Mentale Gesundheit: Inwiefern spielen Corona und Homeoffice eine Rolle?
Beim Thema Homeoffice hat das Start-up festgestellt, dass ein Mix aus beidem oft die beste Lösung ist. Die komplette Isolation führe oft dazu, dass es den Mitarbeitern mentaler schlechter gehe. Homeoffice könne aber auch eine Chance sein, beispielsweise für Menschen mit chronischen Erkrankungen wie Migräne, weil man zu Hause nicht so vielen Reizen ausgesetzt ist. Es sei schwierig, das zu pauschalisieren. Deswegen sei eine Analyse umso wichtiger.

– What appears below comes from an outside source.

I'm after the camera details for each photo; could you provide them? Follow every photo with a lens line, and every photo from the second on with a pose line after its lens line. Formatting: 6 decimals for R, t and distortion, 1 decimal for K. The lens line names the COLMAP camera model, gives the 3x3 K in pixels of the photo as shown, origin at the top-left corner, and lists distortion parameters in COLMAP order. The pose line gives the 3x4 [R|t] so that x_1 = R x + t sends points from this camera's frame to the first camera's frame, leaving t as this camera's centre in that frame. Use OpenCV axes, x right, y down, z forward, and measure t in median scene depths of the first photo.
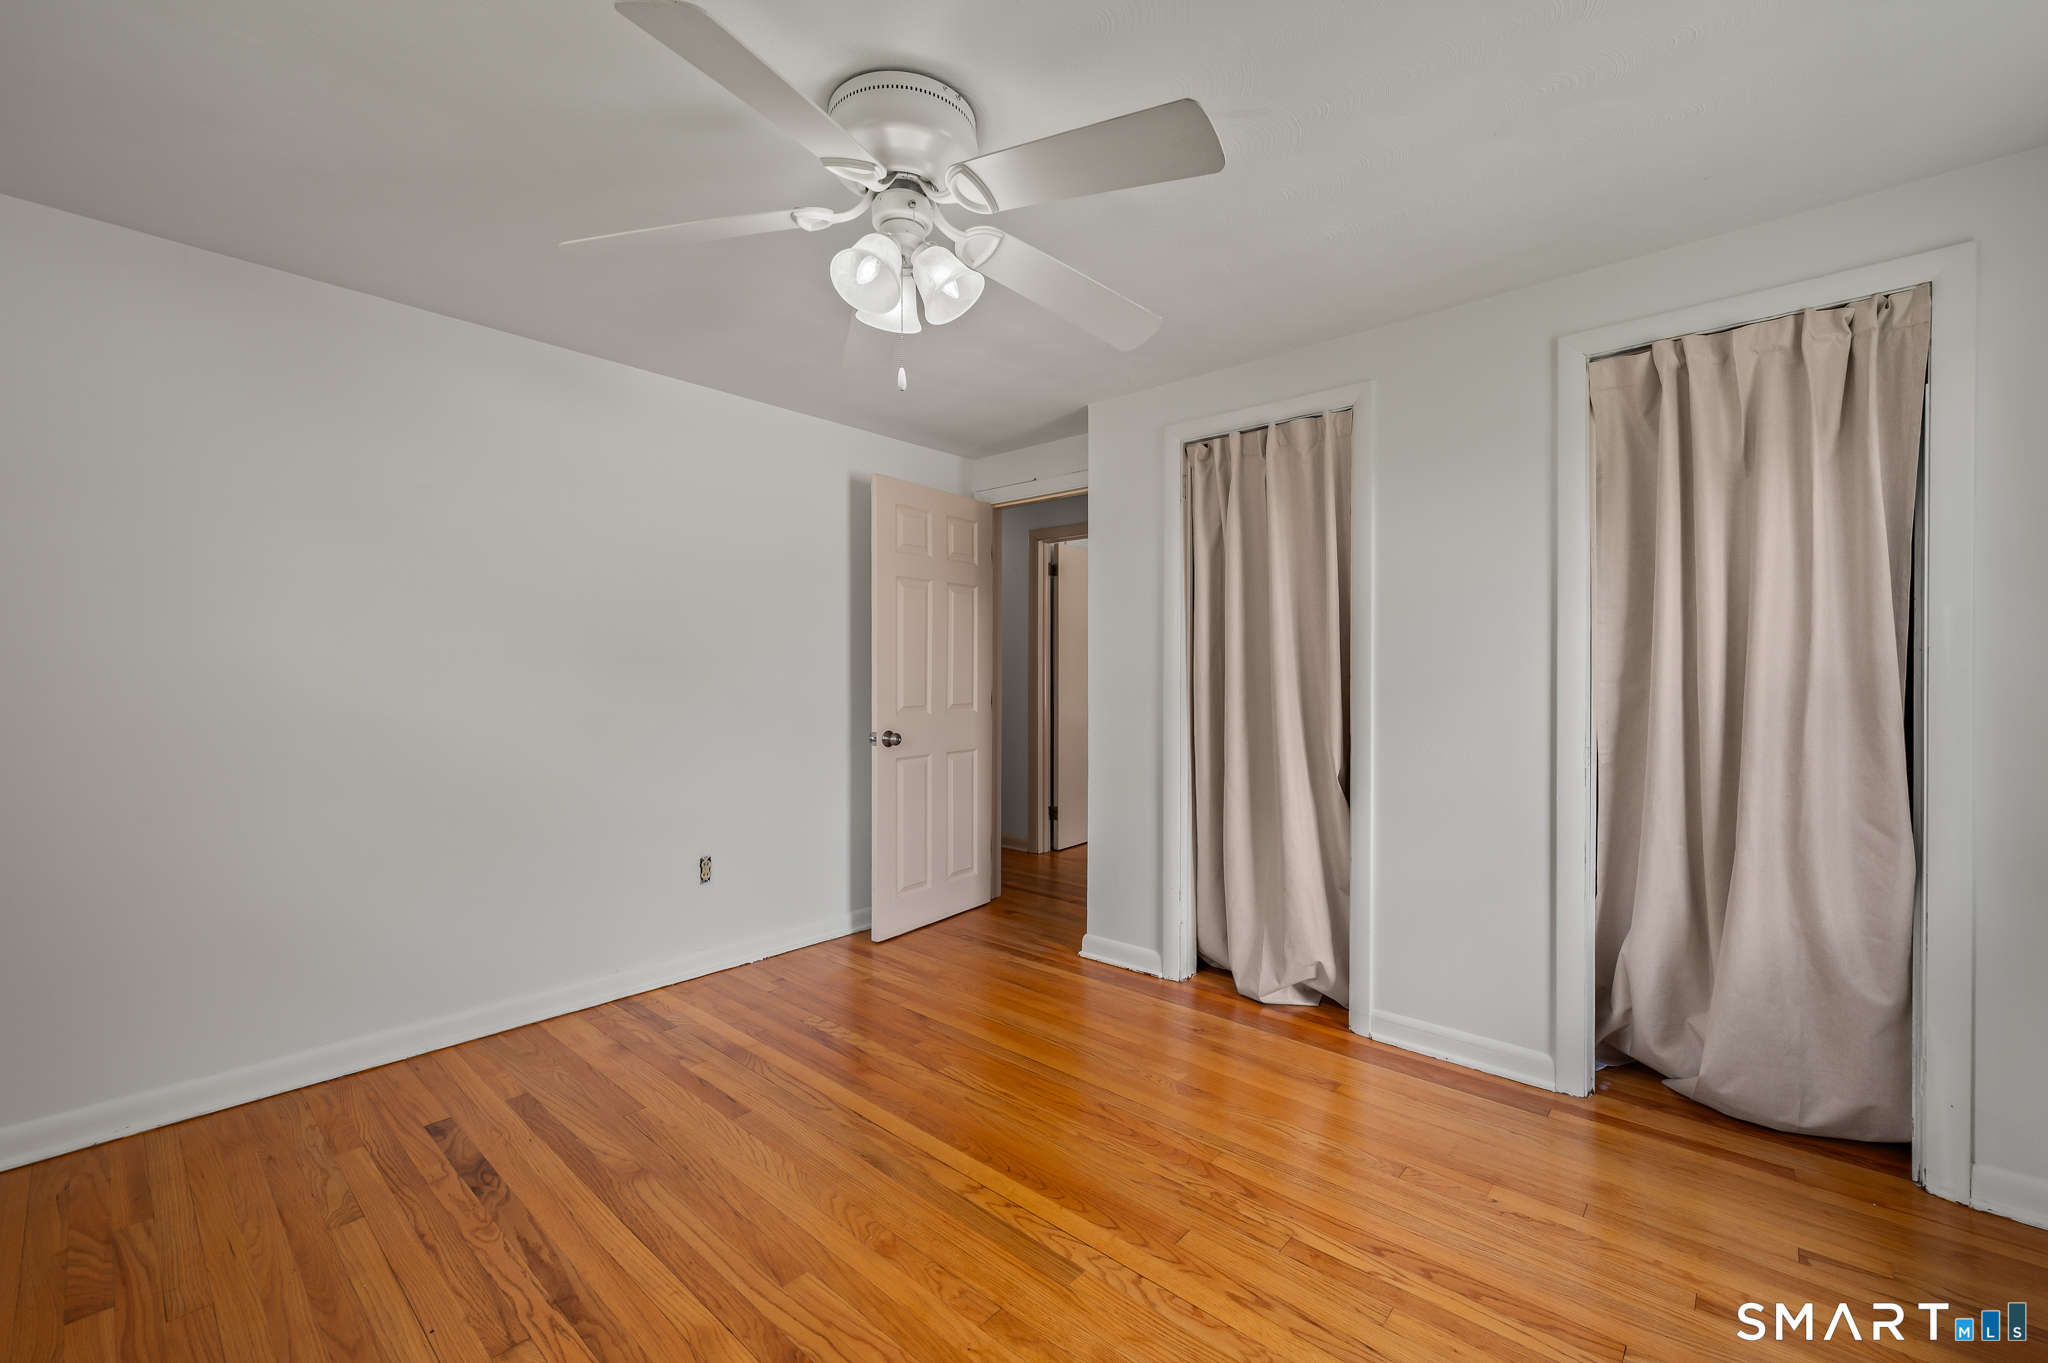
lens RADIAL K [[821.8, 0, 1031.2], [0, 821.8, 673.8], [0, 0, 1]] dist [0.000392, -0.000220]
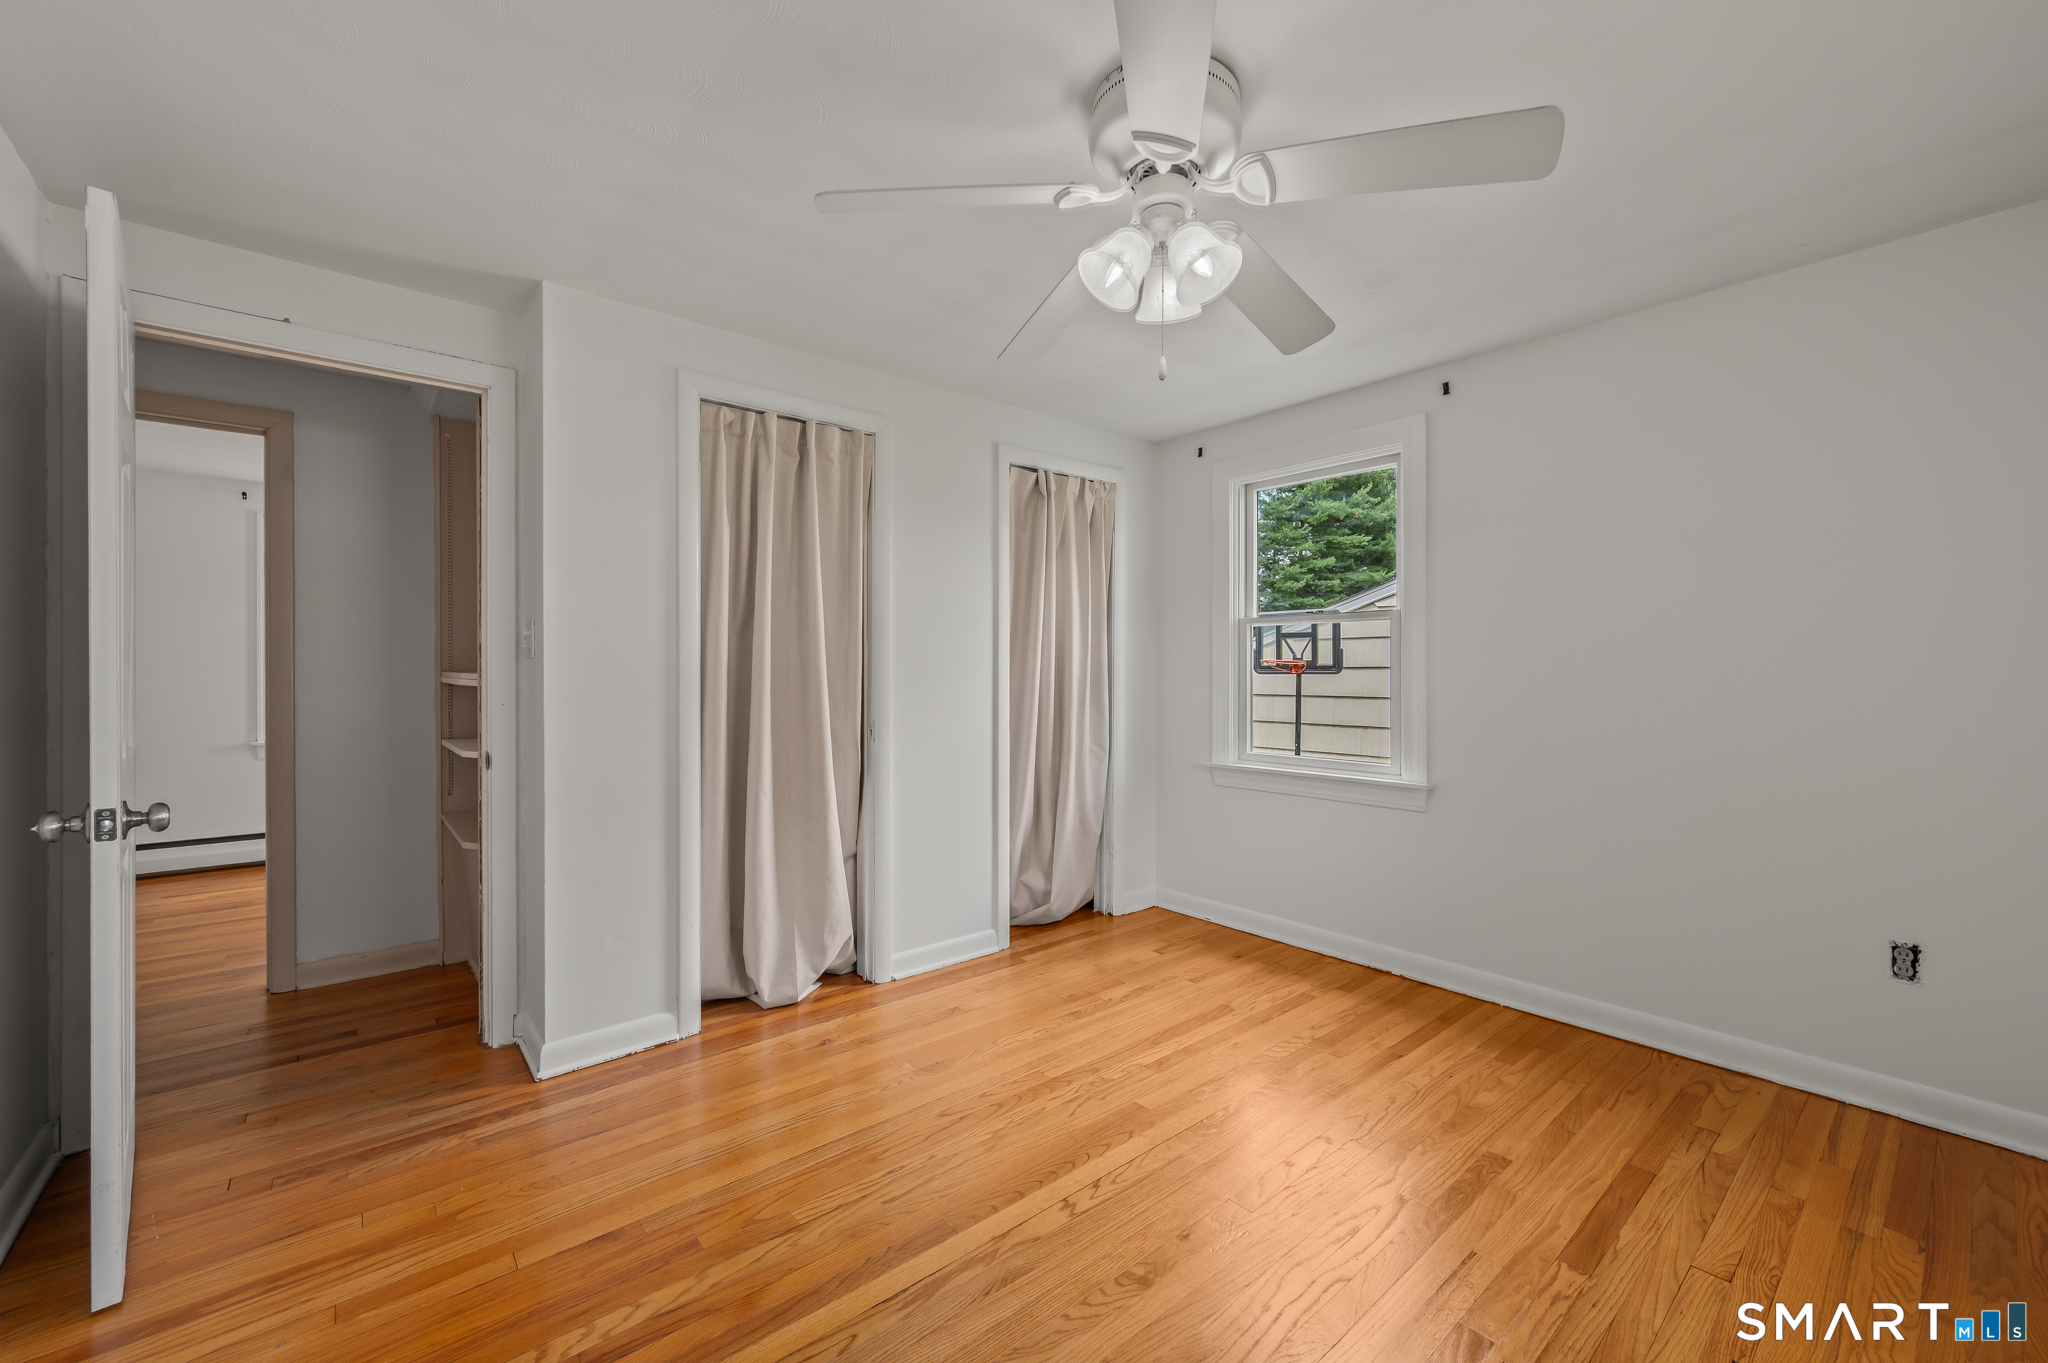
lens RADIAL K [[821.8, 0, 1031.2], [0, 821.8, 673.8], [0, 0, 1]] dist [0.000392, -0.000220]
pose [[0.144943, -0.002146, 0.989438, -0.781831], [0.000070, 0.999998, 0.002158, 0.003584], [-0.989440, -0.000243, 0.144943, 0.691547]]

Ist die Vier-Tage-Woche für die mentale Gesundheit förderlich?
Bei der Vier-Tage-Woche komme es sehr darauf an, wie sich der Arbeitsbelastung dadurch anpasst. „Wenn man einfach nur einen Arbeitstag streicht, dann sind die vier Tage unter Umständen so belastend wie fünf oder vielleicht sogar noch mehr“, sagt Haug. „Es gibt aber auf jeden Fall Arbeitskonzepte, wo eine Vier-Tage-Woche super funktionieren kann.“
Burn-out bekomme man, wenn man zu viel Energie irgendwo reinsteckt und gleichzeitig zu wenig Erholung bekommt. Freizeitausgleich und Energie auftanken seien extrem wichtig. „Das schafft man natürlich in drei Tagen besser als in zwei, deshalb würde ich sagen, dass das schon ein guter Ansatz sein kann. Wir plädieren dafür, wenn möglich, sehr intuitiv zu arbeiten“, so Haug. In manchen Wochen habe man mehr Energie, in anderen weniger.